Copy exactly the part of the items below that opens with the line containing "country: GB" and closes with the line containing "longitude: -52.3588", including both of those lines. Omit the pictures from your answer.
+===+
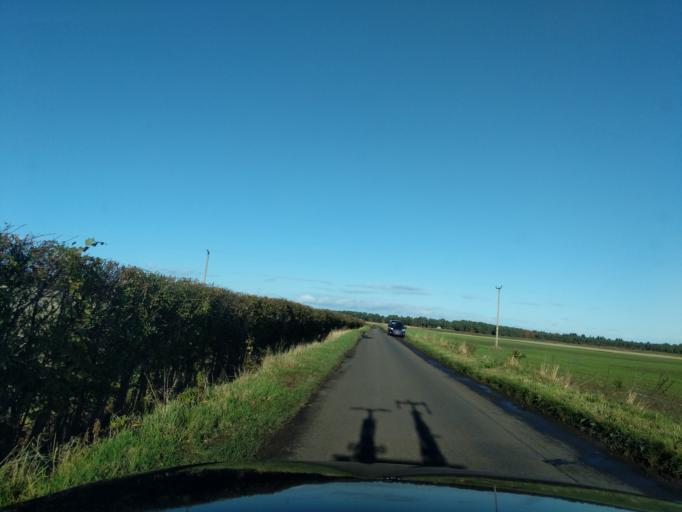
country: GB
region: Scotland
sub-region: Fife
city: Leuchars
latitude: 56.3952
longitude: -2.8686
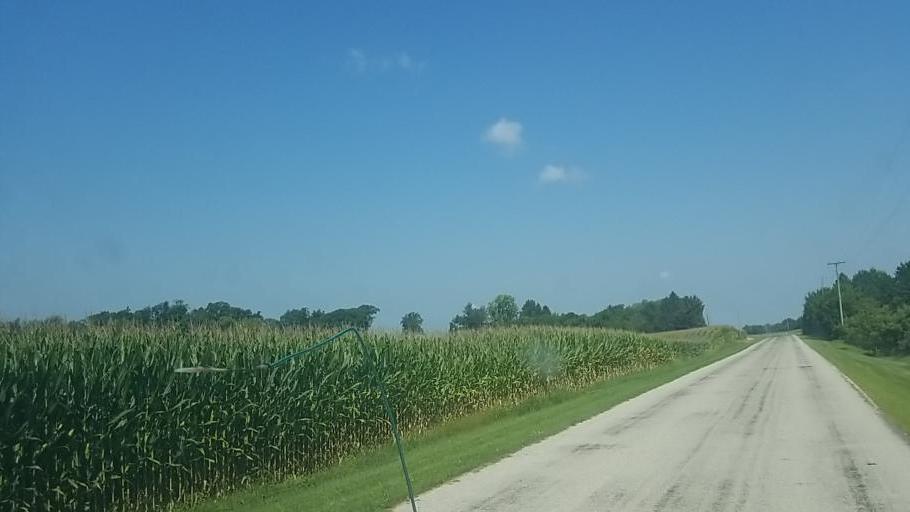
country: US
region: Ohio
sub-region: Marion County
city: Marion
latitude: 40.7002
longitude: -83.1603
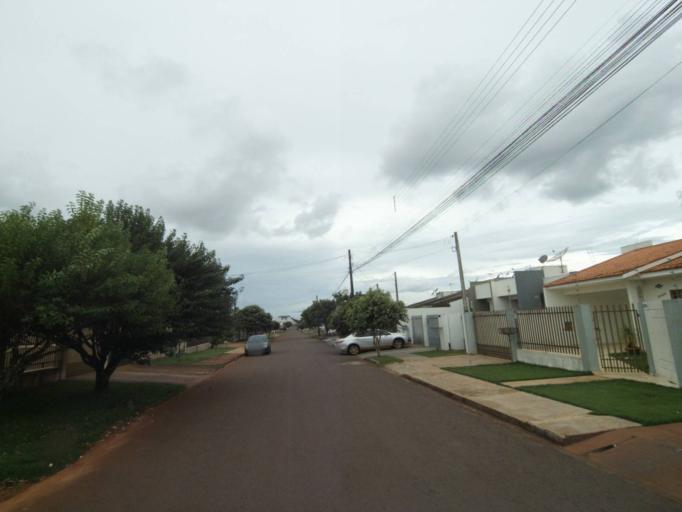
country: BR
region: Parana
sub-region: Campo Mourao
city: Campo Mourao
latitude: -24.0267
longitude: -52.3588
+===+
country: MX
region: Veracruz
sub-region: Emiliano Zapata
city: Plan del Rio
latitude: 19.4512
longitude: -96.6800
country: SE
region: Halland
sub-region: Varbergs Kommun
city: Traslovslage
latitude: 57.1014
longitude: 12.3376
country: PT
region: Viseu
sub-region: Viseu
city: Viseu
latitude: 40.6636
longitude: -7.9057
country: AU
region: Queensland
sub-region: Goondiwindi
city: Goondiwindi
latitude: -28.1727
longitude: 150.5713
+===+
COMPLETE RESPONSE |
country: GB
region: Scotland
sub-region: Fife
city: Leuchars
latitude: 56.3952
longitude: -2.8686
country: US
region: Ohio
sub-region: Marion County
city: Marion
latitude: 40.7002
longitude: -83.1603
country: BR
region: Parana
sub-region: Campo Mourao
city: Campo Mourao
latitude: -24.0267
longitude: -52.3588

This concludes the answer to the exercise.